_TASK_
Wherever an image appears in the records, exclude it, and reproduce everything else exactly.
--- RECORDS PROVIDED ---
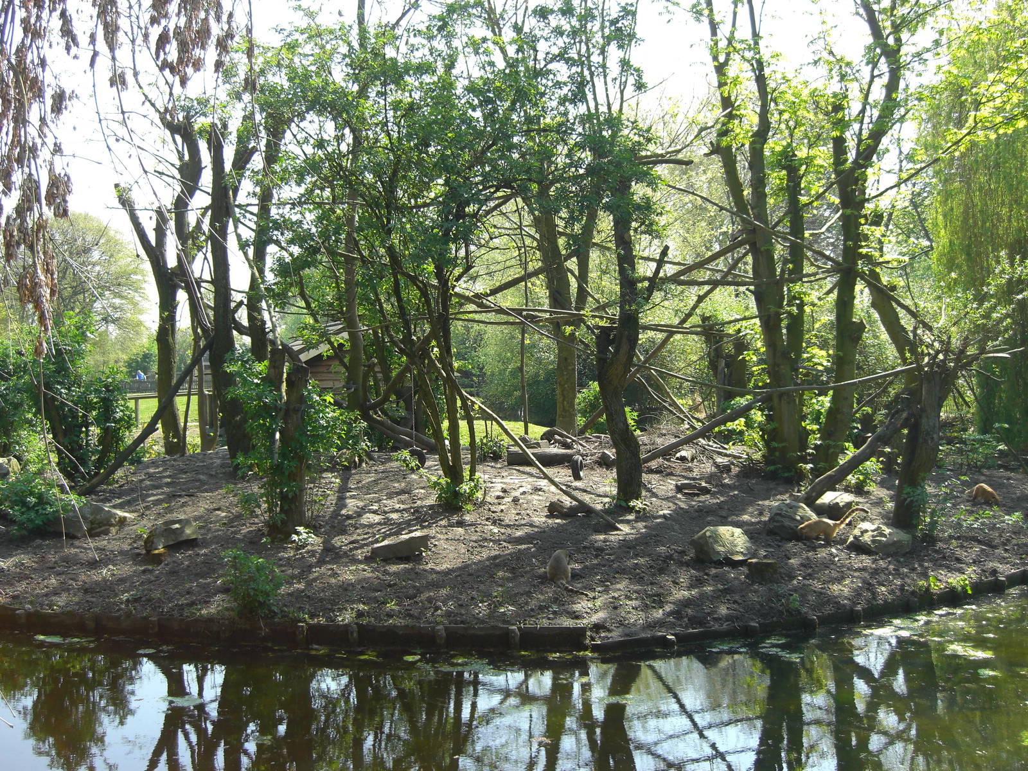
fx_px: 1128
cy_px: 386
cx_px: 514
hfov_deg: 49.0
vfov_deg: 37.7
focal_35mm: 38
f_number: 2.8
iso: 80
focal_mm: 7.9
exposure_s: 1/320
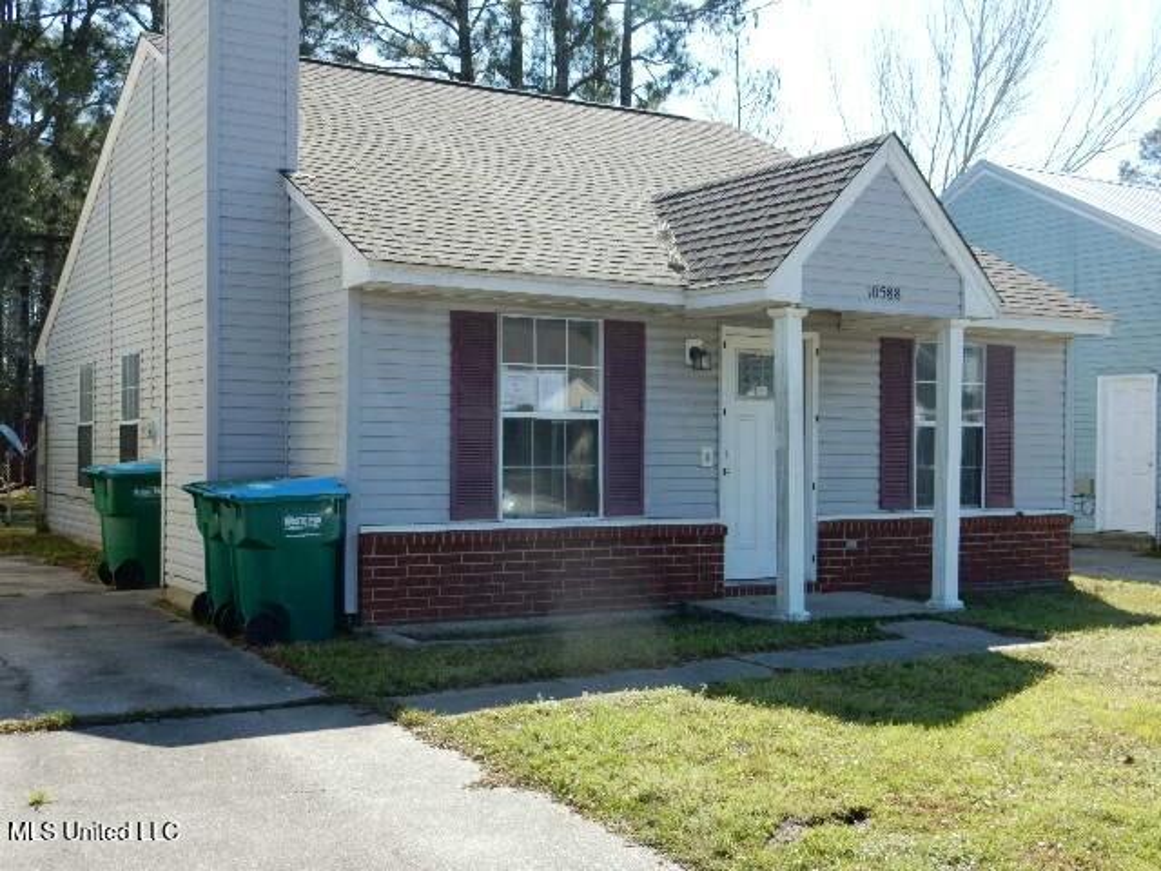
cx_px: 580
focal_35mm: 43
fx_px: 1442
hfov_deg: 43.9
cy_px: 436
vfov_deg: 33.6
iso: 125
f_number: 4.2
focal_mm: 7.6
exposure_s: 1/500
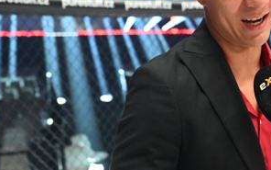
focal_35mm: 57
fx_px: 421
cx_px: 175
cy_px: 101
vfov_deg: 22.7
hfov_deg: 35.4
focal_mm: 24
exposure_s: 1/500
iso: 4000
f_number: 2.8
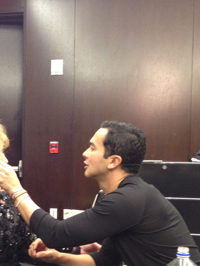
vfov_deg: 29.7
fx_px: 501
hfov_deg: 22.1
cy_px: 172
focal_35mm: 65
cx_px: 24
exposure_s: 1/20
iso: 320
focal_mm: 4.28
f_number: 2.4
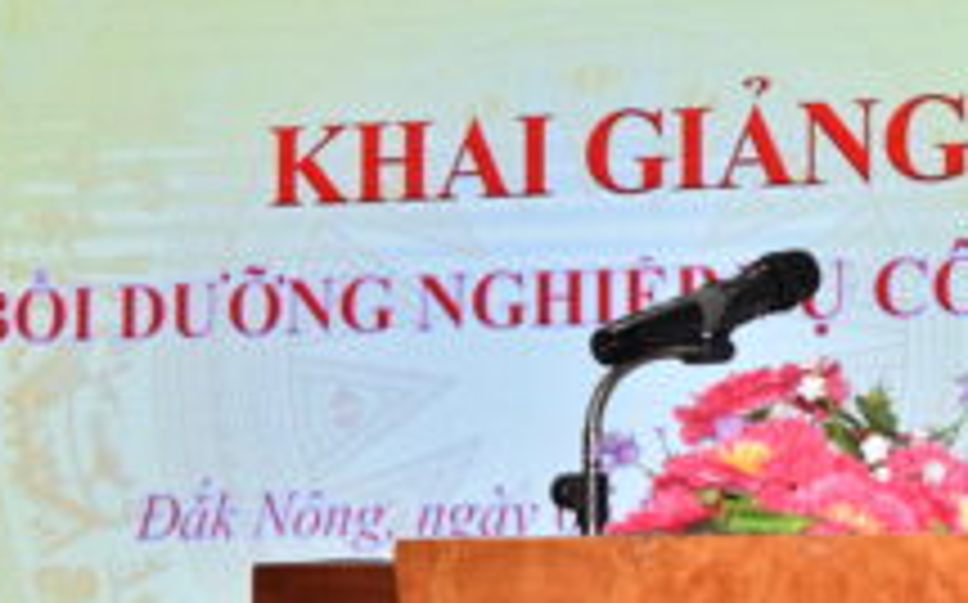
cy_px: 279
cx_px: 842
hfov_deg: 18.8
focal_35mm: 109
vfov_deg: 12.0
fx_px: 2873
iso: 1000
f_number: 8
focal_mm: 46
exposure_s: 1/200
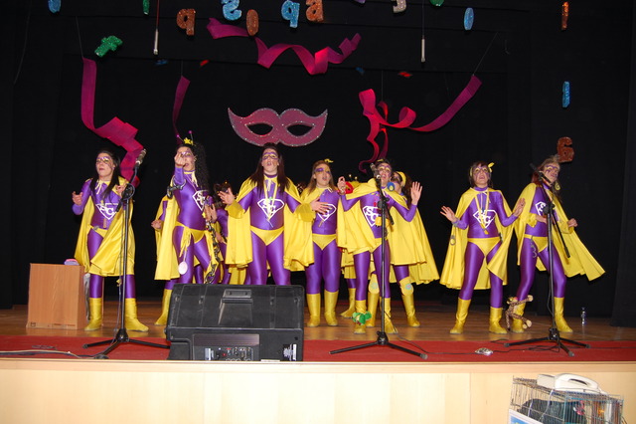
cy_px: 212
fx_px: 636
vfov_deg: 36.8
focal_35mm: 36
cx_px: 318
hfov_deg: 53.2
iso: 200
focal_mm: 24
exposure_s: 1/60
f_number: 4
---
_FINISHED EXERCISE_
fx_px: 1128
cy_px: 386
cx_px: 514
hfov_deg: 49.0
vfov_deg: 37.7
focal_35mm: 38
f_number: 2.8
iso: 80
focal_mm: 7.9
exposure_s: 1/320
cx_px: 580
focal_35mm: 43
fx_px: 1442
hfov_deg: 43.9
cy_px: 436
vfov_deg: 33.6
iso: 125
f_number: 4.2
focal_mm: 7.6
exposure_s: 1/500
focal_35mm: 57
fx_px: 421
cx_px: 175
cy_px: 101
vfov_deg: 22.7
hfov_deg: 35.4
focal_mm: 24
exposure_s: 1/500
iso: 4000
f_number: 2.8
vfov_deg: 29.7
fx_px: 501
hfov_deg: 22.1
cy_px: 172
focal_35mm: 65
cx_px: 24
exposure_s: 1/20
iso: 320
focal_mm: 4.28
f_number: 2.4
cy_px: 279
cx_px: 842
hfov_deg: 18.8
focal_35mm: 109
vfov_deg: 12.0
fx_px: 2873
iso: 1000
f_number: 8
focal_mm: 46
exposure_s: 1/200
cy_px: 212
fx_px: 636
vfov_deg: 36.8
focal_35mm: 36
cx_px: 318
hfov_deg: 53.2
iso: 200
focal_mm: 24
exposure_s: 1/60
f_number: 4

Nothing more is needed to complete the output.